The payoff matrix for player I is $A={\left[{a}_{ij}\right]}_{i}{}_{\in \left[m\right],j\in \left[n\right]}$ where aij denotes the pay to player I when player I play action i and player II play action j. (player I and II choose the action pair (i, j).) The payoff matrix for player II is $B={\left[{b}_{ij}\right]}_{i}{}_{\in \left[m\right],j\in \left[n\right]}$ where bij denotes the pay to player II when player I play action i and player II play action j. (player I and II choose the action pair (i, j).) The zero-sum game is a special case of the general sum game where A + B = 0.
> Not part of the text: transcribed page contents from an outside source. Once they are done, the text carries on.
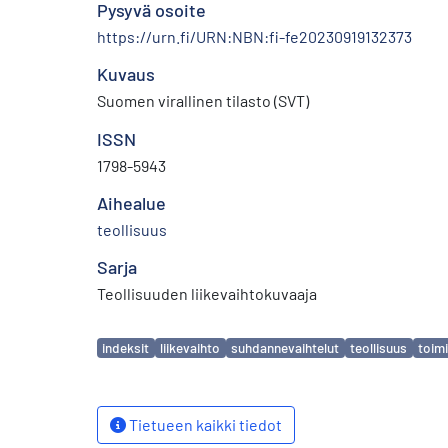
Pysyvä osoite
https://urn.fi/URN:NBN:fi-fe20230919132373
Kuvaus
Suomen virallinen tilasto (SVT)
ISSN
1798-5943
Aihealue
teollisuus
Sarja
Teollisuuden liikevaihtokuvaaja
Avainsanat
indeksit
liikevaihto
suhdannevaihtelut
teollisuus
toimi
Tietueen kaikki tiedot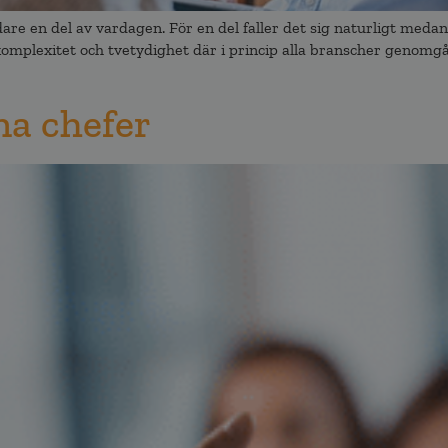
ledare en del av vardagen. För en del faller det sig naturligt me
 komplexitet och tvetydighet där i princip alla branscher genomg
na chefer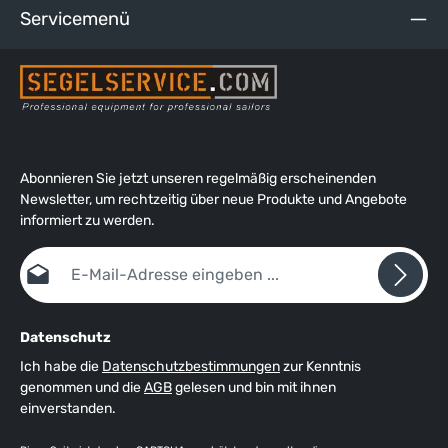
Servicemenü
Abonnieren Sie jetzt unseren regelmäßig erscheinenden
Newsletter, um rechtzeitig über neue Produkte und Angebote
informiert zu werden.
E-Mail-Adresse*
Datenschutz
Ich habe die
Datenschutzbestimmungen
zur Kenntnis
genommen und die
AGB
gelesen und bin mit ihnen
einverstanden.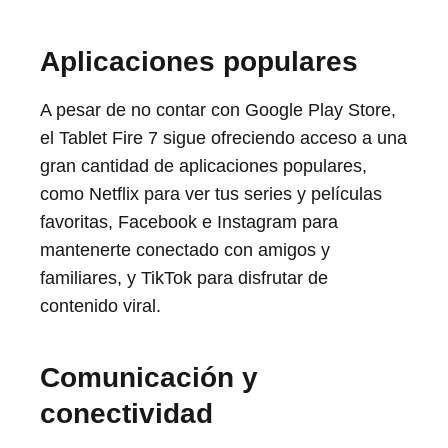
Aplicaciones populares
A pesar de no contar con Google Play Store,
el Tablet Fire 7 sigue ofreciendo acceso a una
gran cantidad de aplicaciones populares,
como Netflix para ver tus series y películas
favoritas, Facebook e Instagram para
mantenerte conectado con amigos y
familiares, y TikTok para disfrutar de
contenido viral.
Comunicación y
conectividad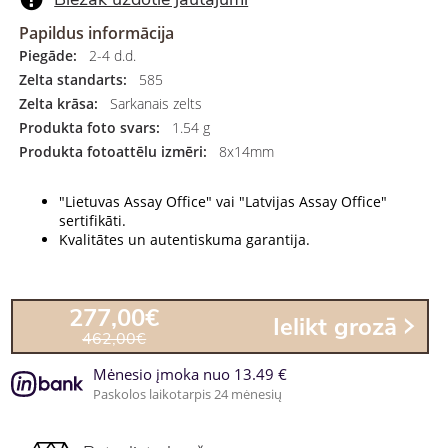
Papildus informācija
Piegāde:
2-4 d.d.
Zelta standarts:
585
Zelta krāsa:
Sarkanais zelts
Produkta foto svars:
1.54 g
Produkta fotoattēlu izmēri:
8x14mm
"Lietuvas Assay Office" vai "Latvijas Assay Office"
sertifikāti.
Kvalitātes un autentiskuma garantija.
277,00€
Ielikt grozā
462,00€
Mėnesio įmoka nuo 13.49 €
Paskolos laikotarpis 24 mėnesių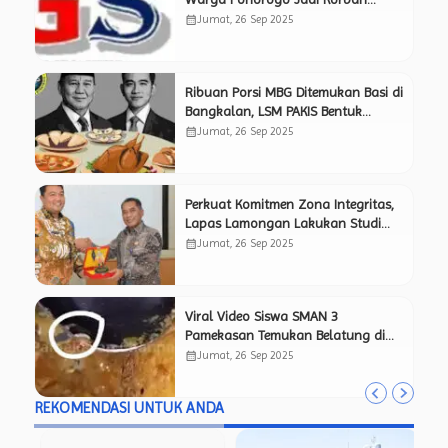
Pemerasan Berkedok BT
calendar_month
Jumat, 26 Sep 2025
Ribuan Porsi MBG Ditemukan Basi di
Bangkalan, LSM PAKIS Bentuk
Timsus Pemantau Independen Awasi
calendar_month
Jumat, 26 Sep 2025
Kinerja SPPG.
Perkuat Komitmen Zona Integritas,
Lapas Lamongan Lakukan Studi
Tiru ke Lapas Mojokerto yang
calendar_month
Jumat, 26 Sep 2025
Sukses Raih Predikat WBK.
Viral Video Siswa SMAN 3
Pamekasan Temukan Belatung di
Menu Makan Bergizi Gratis, Netizen
calendar_month
Jumat, 26 Sep 2025
Pertanyakan Kelayakan Program
MBG.
REKOMENDASI UNTUK ANDA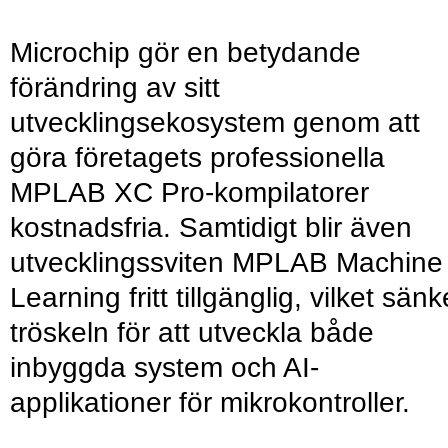
Microchip gör en betydande
förändring av sitt
utvecklingsekosystem genom att
göra företagets professionella
MPLAB XC Pro-kompilatorer
kostnadsfria. Samtidigt blir även
utvecklingssviten MPLAB Machine
Learning fritt tillgänglig, vilket sänk
tröskeln för att utveckla både
inbyggda system och AI-
applikationer för mikrokontroller.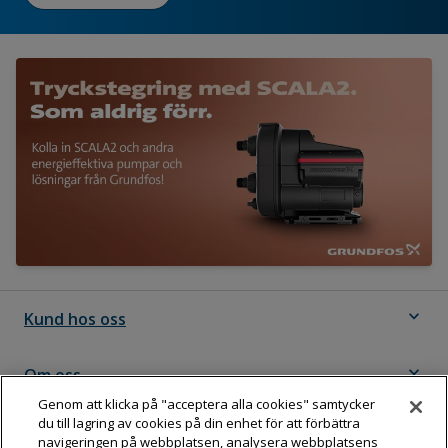
expand_more
Kund hos oss
expand_more
Om oss
Genom att klicka på "acceptera alla cookies" samtycker
du till lagring av cookies på din enhet för att förbättra
expand_more
Följ Dahl
navigeringen på webbplatsen, analysera webbplatsens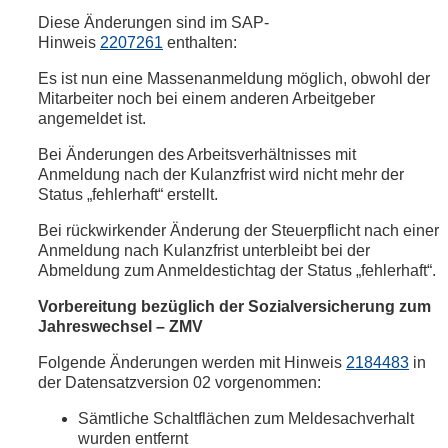
Diese Änderungen sind im SAP-
Hinweis
2207261
enthalten:
Es ist nun eine Massenanmeldung möglich, obwohl der
Mitarbeiter noch bei einem anderen Arbeitgeber
angemeldet ist.
Bei Änderungen des Arbeitsverhältnisses mit
Anmeldung nach der Kulanzfrist wird nicht mehr der
Status „fehlerhaft“ erstellt.
Bei rückwirkender Änderung der Steuerpflicht nach einer
Anmeldung nach Kulanzfrist unterbleibt bei der
Abmeldung zum Anmeldestichtag der Status „fehlerhaft“.
Vorbereitung bezüglich der Sozialversicherung zum
Jahreswechsel – ZMV
Folgende Änderungen werden mit Hinweis
2184483
in
der Datensatzversion 02 vorgenommen:
Sämtliche Schaltflächen zum Meldesachverhalt
wurden entfernt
Let $x={\left[{x}_{\text{1}},{x}_{\text{2}},\cdots ,{x}_{m}\right]}^{\top }$ and $y={\left[{y}_{\text{1}},{y}_{\text{2}},\cdots ,{y}_{n}\right]}^{\top }$ be the strategy of player I and II, respectively. Here ${x}_{i}\in \left[0,\text{1}\right]$ for $i\in \left[m\right]$ is the probability that player I chooses action i and ${y}_{j}\in \left[0,\text{1}\right]$ for $j\in \left[n\right]$ is the probability that player II chooses action j. The expected payoff of player I given strategy pair (x, y) is

${x}^{\top }Ay$ (1)

The expected payoff of player II given strategy pair (x, y) is

${x}^{\top }By$ (2)

Equation (1) is a simplification of the sum of the expected gain of player I from playing all the possible actions (represented in the equation below)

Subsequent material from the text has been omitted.